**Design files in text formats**

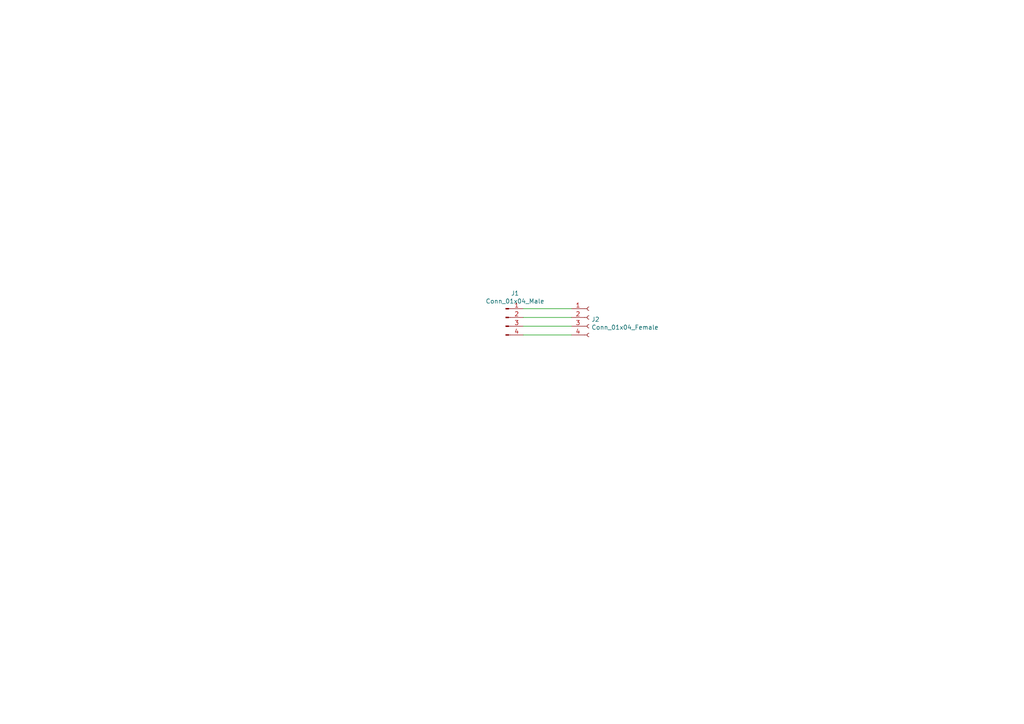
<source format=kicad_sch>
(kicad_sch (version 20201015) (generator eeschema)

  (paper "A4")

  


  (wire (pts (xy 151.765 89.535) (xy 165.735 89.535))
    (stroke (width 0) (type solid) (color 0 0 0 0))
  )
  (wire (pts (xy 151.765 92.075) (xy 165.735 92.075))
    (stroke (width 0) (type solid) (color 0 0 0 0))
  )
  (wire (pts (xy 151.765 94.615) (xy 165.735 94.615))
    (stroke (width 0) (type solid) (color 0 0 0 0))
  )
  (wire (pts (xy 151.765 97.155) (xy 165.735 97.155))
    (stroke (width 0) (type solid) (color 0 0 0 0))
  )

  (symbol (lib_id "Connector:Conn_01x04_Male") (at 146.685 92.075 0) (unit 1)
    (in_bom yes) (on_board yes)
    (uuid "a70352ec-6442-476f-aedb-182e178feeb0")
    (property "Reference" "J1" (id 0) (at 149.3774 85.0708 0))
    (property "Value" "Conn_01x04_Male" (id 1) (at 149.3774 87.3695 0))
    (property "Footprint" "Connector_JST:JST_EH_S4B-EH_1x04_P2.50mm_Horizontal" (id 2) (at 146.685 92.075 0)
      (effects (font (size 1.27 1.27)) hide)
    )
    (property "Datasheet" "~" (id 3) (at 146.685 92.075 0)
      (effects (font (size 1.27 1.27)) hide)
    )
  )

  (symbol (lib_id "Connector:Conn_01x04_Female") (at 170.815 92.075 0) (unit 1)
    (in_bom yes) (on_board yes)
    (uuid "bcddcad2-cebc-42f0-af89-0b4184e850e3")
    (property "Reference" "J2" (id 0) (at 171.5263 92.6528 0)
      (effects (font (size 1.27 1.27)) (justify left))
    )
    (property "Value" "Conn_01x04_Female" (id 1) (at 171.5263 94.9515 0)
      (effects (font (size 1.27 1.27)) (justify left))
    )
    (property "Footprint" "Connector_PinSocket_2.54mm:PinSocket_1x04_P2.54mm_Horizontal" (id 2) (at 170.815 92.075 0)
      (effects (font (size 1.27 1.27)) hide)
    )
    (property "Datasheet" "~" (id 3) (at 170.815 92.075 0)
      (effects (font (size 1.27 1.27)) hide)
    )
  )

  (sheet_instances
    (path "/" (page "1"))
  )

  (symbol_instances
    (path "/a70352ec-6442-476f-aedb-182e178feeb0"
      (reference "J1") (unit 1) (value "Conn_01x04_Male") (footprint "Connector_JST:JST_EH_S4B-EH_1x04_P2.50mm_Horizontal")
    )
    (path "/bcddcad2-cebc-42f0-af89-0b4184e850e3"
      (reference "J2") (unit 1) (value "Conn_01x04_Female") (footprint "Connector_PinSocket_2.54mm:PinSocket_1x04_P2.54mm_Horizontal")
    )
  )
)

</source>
---
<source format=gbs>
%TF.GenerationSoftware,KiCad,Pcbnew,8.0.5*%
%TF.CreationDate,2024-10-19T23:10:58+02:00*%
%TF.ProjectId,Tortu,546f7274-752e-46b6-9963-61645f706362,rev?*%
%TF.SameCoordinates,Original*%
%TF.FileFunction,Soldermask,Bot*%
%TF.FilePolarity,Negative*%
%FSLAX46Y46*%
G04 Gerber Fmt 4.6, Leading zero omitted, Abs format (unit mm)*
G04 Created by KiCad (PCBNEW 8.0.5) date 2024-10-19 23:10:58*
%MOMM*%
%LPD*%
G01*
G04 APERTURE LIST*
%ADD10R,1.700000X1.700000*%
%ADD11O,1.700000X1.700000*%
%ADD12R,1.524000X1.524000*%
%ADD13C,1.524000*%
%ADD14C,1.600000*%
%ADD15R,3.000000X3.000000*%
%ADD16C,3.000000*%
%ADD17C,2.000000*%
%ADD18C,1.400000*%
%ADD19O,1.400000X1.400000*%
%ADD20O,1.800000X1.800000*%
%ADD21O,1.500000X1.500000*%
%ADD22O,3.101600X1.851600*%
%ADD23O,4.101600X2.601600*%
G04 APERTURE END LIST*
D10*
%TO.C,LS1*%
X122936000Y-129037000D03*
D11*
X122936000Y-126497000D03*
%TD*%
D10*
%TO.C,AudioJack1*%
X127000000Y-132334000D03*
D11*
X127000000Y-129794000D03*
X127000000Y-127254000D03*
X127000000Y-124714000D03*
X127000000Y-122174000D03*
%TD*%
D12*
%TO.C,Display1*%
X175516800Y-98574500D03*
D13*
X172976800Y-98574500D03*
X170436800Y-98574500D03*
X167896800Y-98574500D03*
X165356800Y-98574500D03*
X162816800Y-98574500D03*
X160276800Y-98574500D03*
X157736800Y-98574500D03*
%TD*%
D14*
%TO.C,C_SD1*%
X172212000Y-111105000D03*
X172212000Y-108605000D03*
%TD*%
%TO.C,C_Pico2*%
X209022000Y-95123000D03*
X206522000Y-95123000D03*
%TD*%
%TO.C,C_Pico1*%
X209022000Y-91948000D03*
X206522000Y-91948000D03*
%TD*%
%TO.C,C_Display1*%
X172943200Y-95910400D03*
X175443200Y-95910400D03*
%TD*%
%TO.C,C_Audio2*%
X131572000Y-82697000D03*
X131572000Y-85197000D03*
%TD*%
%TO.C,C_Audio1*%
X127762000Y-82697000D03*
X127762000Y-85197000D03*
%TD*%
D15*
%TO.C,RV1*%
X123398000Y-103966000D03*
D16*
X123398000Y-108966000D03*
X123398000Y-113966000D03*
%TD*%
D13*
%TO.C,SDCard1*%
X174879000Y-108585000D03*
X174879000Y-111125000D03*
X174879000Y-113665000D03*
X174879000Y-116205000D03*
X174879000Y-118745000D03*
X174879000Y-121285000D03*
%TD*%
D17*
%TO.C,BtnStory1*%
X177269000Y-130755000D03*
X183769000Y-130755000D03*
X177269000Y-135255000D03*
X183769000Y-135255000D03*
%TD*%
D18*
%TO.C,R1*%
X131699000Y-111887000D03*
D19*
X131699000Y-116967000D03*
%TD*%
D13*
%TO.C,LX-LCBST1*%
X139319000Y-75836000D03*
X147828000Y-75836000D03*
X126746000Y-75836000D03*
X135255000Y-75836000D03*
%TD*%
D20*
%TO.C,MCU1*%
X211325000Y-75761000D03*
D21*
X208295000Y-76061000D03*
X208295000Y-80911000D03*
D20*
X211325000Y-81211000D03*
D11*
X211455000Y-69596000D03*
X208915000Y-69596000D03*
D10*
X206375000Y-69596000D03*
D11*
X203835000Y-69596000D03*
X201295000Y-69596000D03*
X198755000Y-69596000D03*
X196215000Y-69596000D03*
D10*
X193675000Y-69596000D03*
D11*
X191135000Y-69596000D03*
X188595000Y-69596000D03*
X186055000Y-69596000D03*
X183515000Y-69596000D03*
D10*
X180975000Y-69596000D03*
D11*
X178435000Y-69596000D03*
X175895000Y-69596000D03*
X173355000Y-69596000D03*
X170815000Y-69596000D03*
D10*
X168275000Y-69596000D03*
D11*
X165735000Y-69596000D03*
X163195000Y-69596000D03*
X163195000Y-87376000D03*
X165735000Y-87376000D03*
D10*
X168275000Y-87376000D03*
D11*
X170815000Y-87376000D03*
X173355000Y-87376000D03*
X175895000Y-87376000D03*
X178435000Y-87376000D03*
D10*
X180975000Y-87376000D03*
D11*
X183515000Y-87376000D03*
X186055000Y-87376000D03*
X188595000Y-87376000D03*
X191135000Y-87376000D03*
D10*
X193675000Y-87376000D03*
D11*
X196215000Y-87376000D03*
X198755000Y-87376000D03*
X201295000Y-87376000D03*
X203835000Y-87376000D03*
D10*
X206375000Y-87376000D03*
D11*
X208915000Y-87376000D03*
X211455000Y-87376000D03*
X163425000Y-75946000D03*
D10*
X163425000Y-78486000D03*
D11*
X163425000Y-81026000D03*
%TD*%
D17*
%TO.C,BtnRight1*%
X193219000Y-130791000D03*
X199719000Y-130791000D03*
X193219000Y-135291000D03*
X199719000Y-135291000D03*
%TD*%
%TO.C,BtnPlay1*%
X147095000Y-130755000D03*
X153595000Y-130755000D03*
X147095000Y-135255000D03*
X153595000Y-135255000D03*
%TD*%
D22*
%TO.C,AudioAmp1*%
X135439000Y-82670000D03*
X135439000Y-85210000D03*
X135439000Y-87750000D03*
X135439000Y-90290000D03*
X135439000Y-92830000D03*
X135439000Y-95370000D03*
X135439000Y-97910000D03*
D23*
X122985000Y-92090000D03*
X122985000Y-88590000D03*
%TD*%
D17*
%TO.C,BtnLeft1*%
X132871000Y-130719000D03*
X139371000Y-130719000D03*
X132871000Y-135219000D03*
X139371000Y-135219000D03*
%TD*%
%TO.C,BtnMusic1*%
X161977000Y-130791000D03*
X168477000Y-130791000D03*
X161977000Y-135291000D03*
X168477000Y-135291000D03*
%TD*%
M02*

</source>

**TASK TO COMPLETE**
Please transcribe exactly the lines above from the line that has "X122936000Y-129037000D03*" up to and including the line that has "X172212000Y-111105000D03*"; no other line belongs in the answer.

**RESPONSE TO THE EXERCISE**
X122936000Y-129037000D03*
D11*
X122936000Y-126497000D03*
%TD*%
D10*
%TO.C,AudioJack1*%
X127000000Y-132334000D03*
D11*
X127000000Y-129794000D03*
X127000000Y-127254000D03*
X127000000Y-124714000D03*
X127000000Y-122174000D03*
%TD*%
D12*
%TO.C,Display1*%
X175516800Y-98574500D03*
D13*
X172976800Y-98574500D03*
X170436800Y-98574500D03*
X167896800Y-98574500D03*
X165356800Y-98574500D03*
X162816800Y-98574500D03*
X160276800Y-98574500D03*
X157736800Y-98574500D03*
%TD*%
D14*
%TO.C,C_SD1*%
X172212000Y-111105000D03*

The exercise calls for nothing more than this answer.